Ajukan Kasasi, KPK Ingin Fredrich Yunadi Dibui Lebih Berat

Jaksa Penuntut Umum (JPU) KPK mengajukan kasasi terhadap putusan Pengadilan Tinggi (PT) Jakarta dalam perkara pengacara Fredrich Yunadi. PT Jakarta memvonis advokat tersebut selama 7 tahun penjara ditambah denda Rp500 juta subsider 5 bulan kurungan.

“Hari ini, Tim JPU menyatakan upaya hukum kasasi untuk perkara Fredrich Yunadi,” kata JPU KPK Takdir Suhan di pengadilan Tindak Pidana Korupsi (Tipikor) Jakarta, Senin (22/10/2018).

Pengadilan Tinggi Jakarta pada 9 Oktober 2018 menetapkan advokat Fredrich Yunadi terbukti merintangi pemeriksaan mantan Ketua DPR Setya Novanto dalam perkara korupsi KTP elektronik sehingga tetap divonis 7 tahun penjara ditambah denda Rp500 juta subsider 5 bulan.

Putusan itu menguatkan putusan pengadilan tingkat pertama pada 28 Juni 2018 yang juga memvonis Fredrich selama 7 tahun penjara ditambah denda Rp500 juta subsider 5 bulan kurungan.

Namun, vonis itu lebih rendah dibanding tuntutan JPU KPK yang menuntut agar Fredrich divonis 12 tahun penjara ditambah denda Rp600 juta subsider 6 bulan kurungan.

“Mengenai hukuman badan masih lebih rendah dari tuntutan kami,” tambah Takdir menjelaskan alasan pengajuan kasasi tersebut.

Putusan PT Jakarta terhadap Fredrich Yunadi diambil dengan perbedaan pendapat (dissenting opinion) oleh hakim Jeldi Ramadhan yang menilai bahwa Fredrich seharusnya divonis 10 tahun penjara.
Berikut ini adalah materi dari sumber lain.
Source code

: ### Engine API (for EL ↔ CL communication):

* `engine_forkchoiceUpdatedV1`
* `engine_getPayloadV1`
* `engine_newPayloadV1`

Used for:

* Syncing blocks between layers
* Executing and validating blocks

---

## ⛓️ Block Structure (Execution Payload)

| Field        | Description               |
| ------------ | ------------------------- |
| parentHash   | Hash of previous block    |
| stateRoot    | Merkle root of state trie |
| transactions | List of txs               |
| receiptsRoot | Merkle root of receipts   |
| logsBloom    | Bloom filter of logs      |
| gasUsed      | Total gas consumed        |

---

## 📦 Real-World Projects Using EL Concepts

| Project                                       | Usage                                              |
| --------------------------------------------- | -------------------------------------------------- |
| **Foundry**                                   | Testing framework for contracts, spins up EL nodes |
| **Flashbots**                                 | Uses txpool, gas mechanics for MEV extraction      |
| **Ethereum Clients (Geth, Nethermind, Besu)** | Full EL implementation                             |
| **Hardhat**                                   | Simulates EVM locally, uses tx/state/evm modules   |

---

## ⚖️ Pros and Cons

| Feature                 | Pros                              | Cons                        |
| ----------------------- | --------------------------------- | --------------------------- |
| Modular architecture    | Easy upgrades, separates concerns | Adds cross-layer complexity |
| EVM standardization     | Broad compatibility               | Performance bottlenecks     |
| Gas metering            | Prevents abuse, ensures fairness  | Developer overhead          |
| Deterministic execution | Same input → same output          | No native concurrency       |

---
“Menimbang bahwa kapasitas terdakwa sebagai bagian dari ‘criminal justice system’ yang seharusnya menjunjung tinggi hukum dan keadilan, tapi fakta hukumnya melakukan hal-hal yang melawan hukum maka hakim anggota 4 ad hoc Jeldi Ramadhan berpendirian putusan tingkat pertama terlalu ringan dan karenanya terdakwa perlu dijatuhi pidana penjara yang setimpat untuk memenuhi rasa keadilan masyarakt yaitu pidana penjara 10 tahun,” demikian tertera dalam salinan putusan banding tersebut.

Fredrich sebagai pengacara mantan Ketua DPR Setya Novanto dinilai terbukti memberikan saran agar Setya Novanto tidak perlu datang memenuhi panggilan penyidik KPK dengan alasan untuk proses pemanggilan terhadap anggota DPR harus ada izin dari Presiden, selain itu melakukan uji materi (judicial review) ke Mahkamah Konstitusi.

Pada 15 November 2017 Setnov tidak datang memenuhi panggilan Penyidik KPK dan penyidik pun datang ke rumah Setnov pada malam harinya dan menemukan Fredrich di rumah itu. Saat ditanya keberadaan Setnov, Fredrich mengaku tidak mengetahui, padahal sebelumnya ia menemuI Setnov di gedung DPR.

Pada 16 November 2017 Fredrich menghubungi dokter RS Medika Permata Hijau Bimanesh Sutarjo untuk meminta bantuan agar Setnov dapat dirawat inap di RS Medika Permata Hijau dengan diagnosa menderita beberapa penyakit, salah satunya adalah hipertensi.

Bimanesh Sutarjo pun menyanggupi meski tahu Setnov sedang berkasus di KPK lalu menghubungi Plt. Manajer Pelayanan Medik RS Medika Permata Hijau dokter Alia agar disiapkan ruang “VIP” rawat inap atas nama Setnov.

Setelah Setnov dilakukan rawat inap, Fredrich memberikan keterangan di RS Medika Permata Hijau kepada wartawan bahwa Setnov mengalami luka parah dengan beberapa bagian tubuh berdarah-darah serta terdapat benjolan pada dahi sebesar “bakpao”, padahal Setnov hanya mengalami beberapa luka ringan pada bagian dahi, pelipis kiri dan leher sebelah kiri serta lengan kiri.

Pada 17 November 2017, penyidik KPK hendak melakukan penahanan kepada Setnov, namun Fredrich menolak penahanan tersebut dengan alasan tidak sah karena Setnov sedang dalam kondisi dirawat inap, padahal setelah dilakukan pemeriksaan oleh Tim dokter dari ikatan Dokter Indonesia (IDI) di RSCM kesimpulannya menyatakan bahwa Setnov dalam kondisi mampu untuk disidangkan (fit to be questioned).